Thanks for the presentation reference Udi. Not sure I’ve seen that specific one but I did follow your teachings on the rules engine approach from your course. I’ll watch it nonetheless.

The rules engine approach was what I had imagined for how other services would augment their needs onto the order total. My no 2. option was close but wrong from the aspect of who owned the responsibility of rules engine execution.

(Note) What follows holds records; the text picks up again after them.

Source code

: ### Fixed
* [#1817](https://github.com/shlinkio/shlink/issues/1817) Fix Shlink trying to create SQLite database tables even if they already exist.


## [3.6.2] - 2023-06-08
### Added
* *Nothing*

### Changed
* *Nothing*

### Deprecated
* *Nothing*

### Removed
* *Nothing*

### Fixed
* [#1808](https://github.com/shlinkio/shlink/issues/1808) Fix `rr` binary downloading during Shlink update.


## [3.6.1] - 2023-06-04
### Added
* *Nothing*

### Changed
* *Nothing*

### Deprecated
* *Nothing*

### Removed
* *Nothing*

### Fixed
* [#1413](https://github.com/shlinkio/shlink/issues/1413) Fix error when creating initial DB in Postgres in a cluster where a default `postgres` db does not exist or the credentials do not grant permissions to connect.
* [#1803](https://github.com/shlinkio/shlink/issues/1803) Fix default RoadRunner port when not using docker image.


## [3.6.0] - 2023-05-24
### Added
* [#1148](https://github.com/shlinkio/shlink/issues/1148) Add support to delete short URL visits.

As Billing is the service that needs the total I should make Billing the service responsible for executing the rules engine, rather than Sales. This approach would mean the concern of how to get the total into Billing goes away. Is that a better approach?

I see this as:

  1. A need for business capabilities to contribute to an order total is identified
  2. ITOps creates some mechanism for this composition based on non-functional requirements, eg. executing a rules engine, some secured thing browser side, etc
  3. All business capabilities that wants to contribute to this will plug in as a source
  4. All business capabilities that want to know the results plugs in as a “target”, in this case Billing

That way the business capabilities are not coupled to each other but rather to the ITOps abstraction and can evolve freely.

I guess I was missing the concept that the engine and abstraction was a part of ITOps. and so avoids business services directly coupling with each other. Thanks for pointing that out Andreas, your insights are much appreciated.